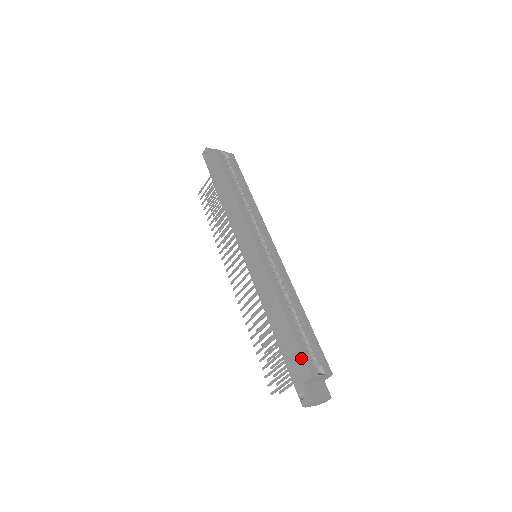
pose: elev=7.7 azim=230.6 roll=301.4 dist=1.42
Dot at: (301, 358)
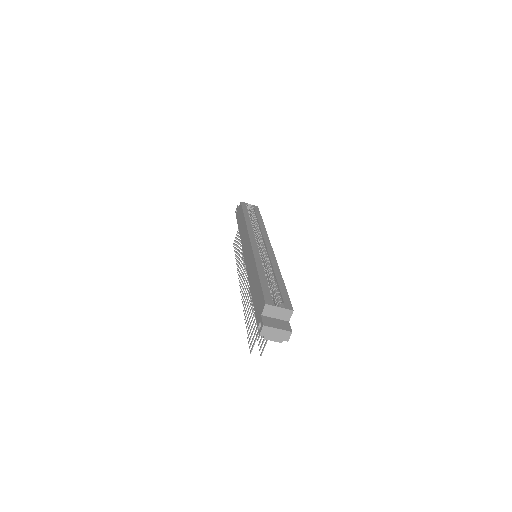
Dot at: (262, 295)
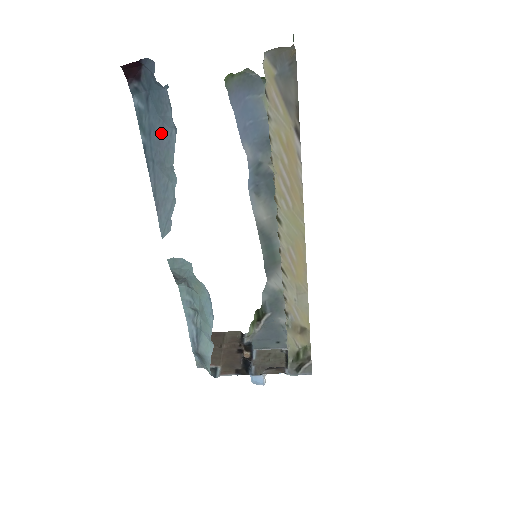
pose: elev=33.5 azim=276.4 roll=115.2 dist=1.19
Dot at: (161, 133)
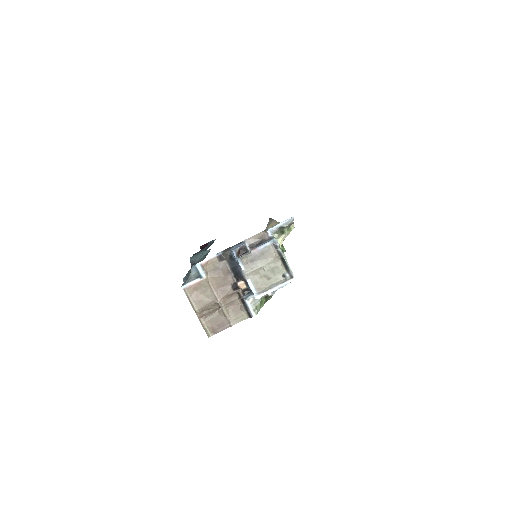
Dot at: occluded
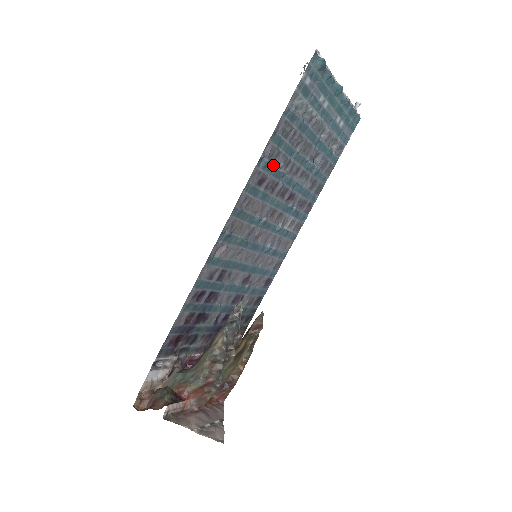
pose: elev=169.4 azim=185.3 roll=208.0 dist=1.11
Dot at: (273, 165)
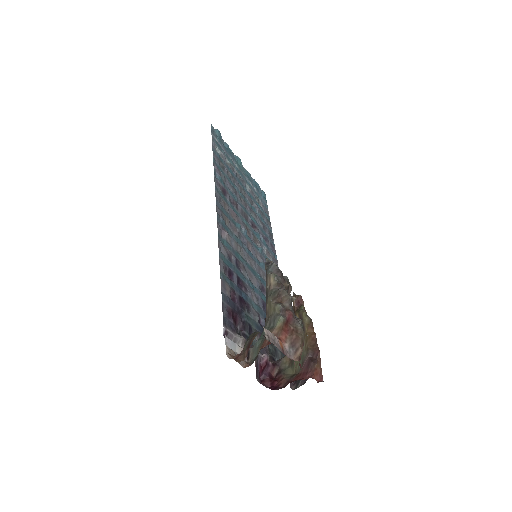
Dot at: (226, 186)
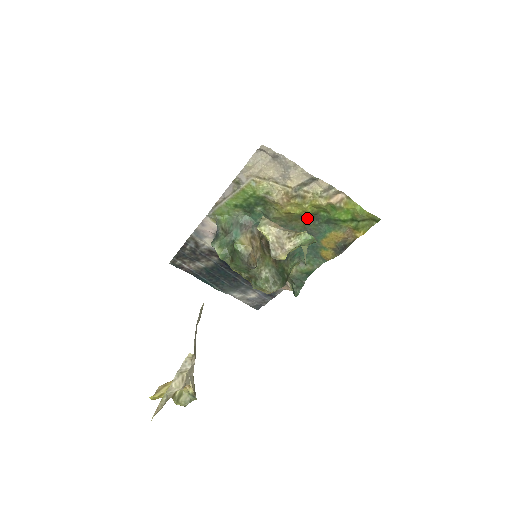
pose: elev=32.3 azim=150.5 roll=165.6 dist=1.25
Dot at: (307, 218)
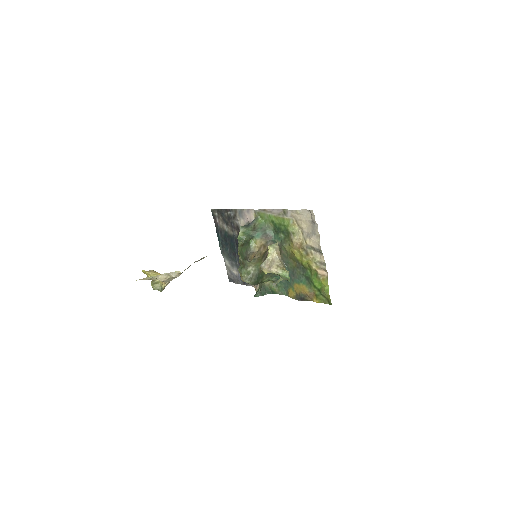
Dot at: (300, 265)
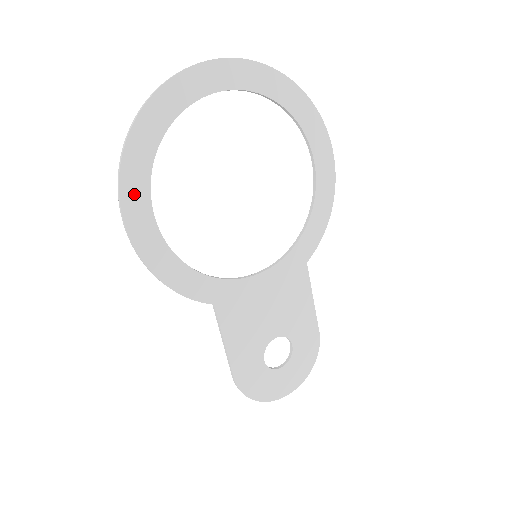
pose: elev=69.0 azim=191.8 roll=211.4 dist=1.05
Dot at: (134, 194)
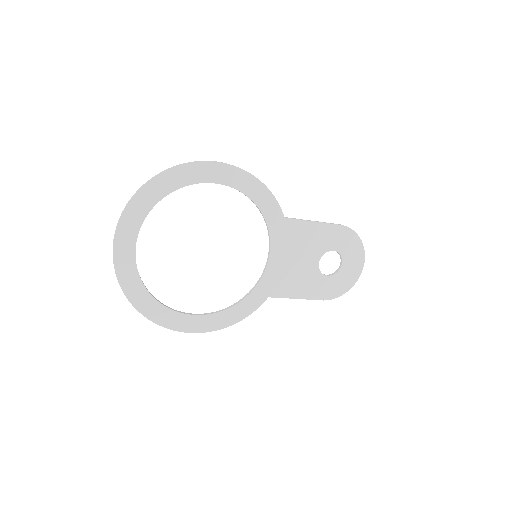
Dot at: (176, 322)
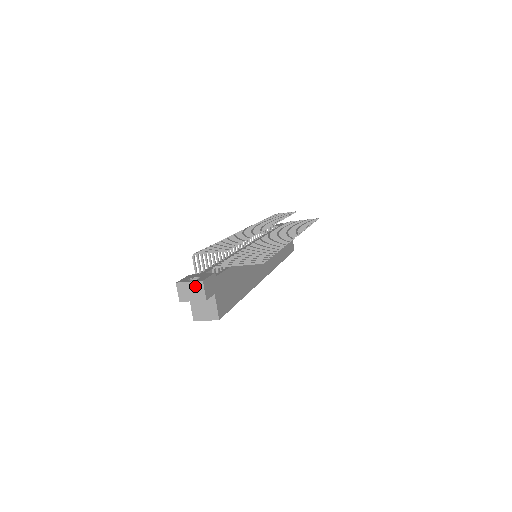
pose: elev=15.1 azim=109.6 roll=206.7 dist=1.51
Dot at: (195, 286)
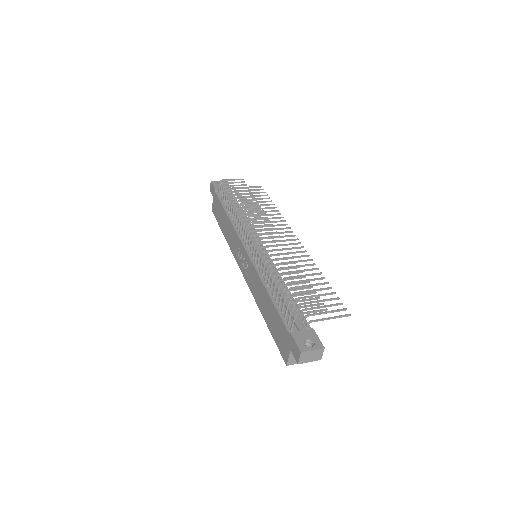
Dot at: (317, 352)
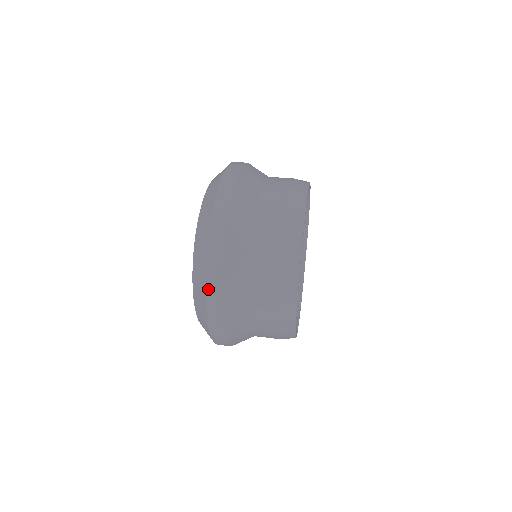
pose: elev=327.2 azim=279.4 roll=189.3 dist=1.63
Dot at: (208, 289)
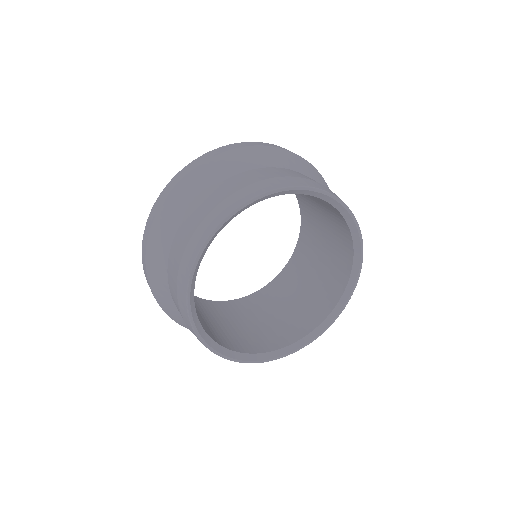
Dot at: (148, 220)
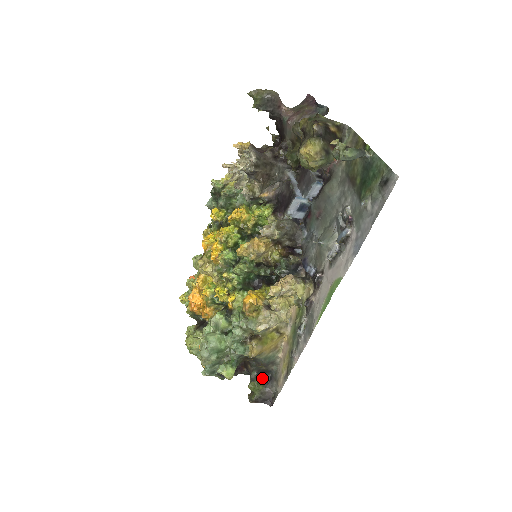
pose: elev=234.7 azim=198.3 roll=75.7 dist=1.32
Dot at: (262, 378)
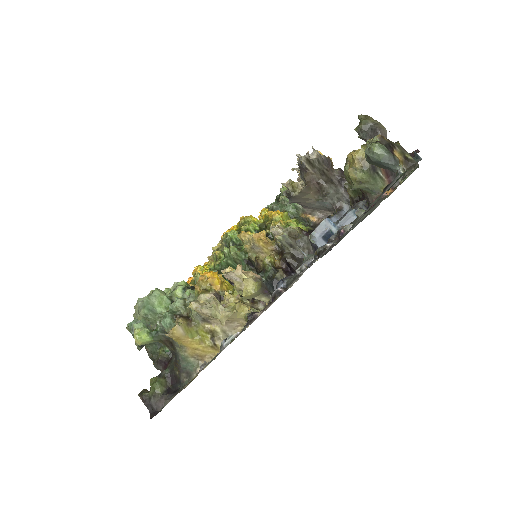
Dot at: (169, 384)
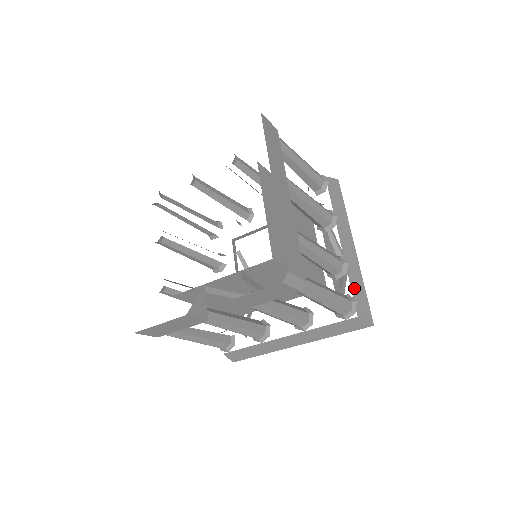
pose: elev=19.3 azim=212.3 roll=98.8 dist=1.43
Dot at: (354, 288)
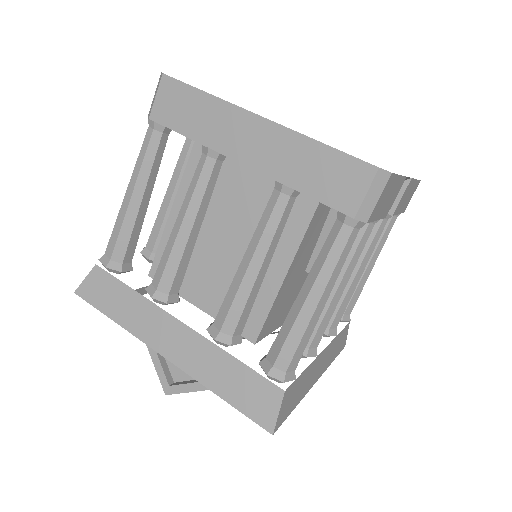
Dot at: occluded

────────────────────

* Exercise
Reproduce all of the lines above word for word, but leave out the pictures.

* Solved problem
pose: elev=7.7 azim=230.6 roll=301.4 dist=1.42
Dot at: (301, 358)
Dot at: (262, 295)
pose: elev=33.5 azim=276.4 roll=115.2 dist=1.19
Dot at: (161, 133)
Dot at: occluded
pose: elev=169.4 azim=185.3 roll=208.0 dist=1.11
Dot at: (273, 165)
Dot at: (226, 186)
pose: elev=32.3 azim=150.5 roll=165.6 dist=1.25
Dot at: (307, 218)
Dot at: (300, 265)
pose: elev=69.0 azim=191.8 roll=211.4 dist=1.05
Dot at: (134, 194)
Dot at: (176, 322)
pose: elev=15.1 azim=109.6 roll=206.7 dist=1.51
Dot at: (195, 286)
Dot at: (317, 352)
pose: elev=327.2 azim=279.4 roll=189.3 dist=1.63
Dot at: (208, 289)
Dot at: (148, 220)
pose: elev=234.7 azim=198.3 roll=75.7 dist=1.32
Dot at: (262, 378)
Dot at: (169, 384)
pose: elev=19.3 azim=212.3 roll=98.8 dist=1.43
Dot at: (354, 288)
Dot at: occluded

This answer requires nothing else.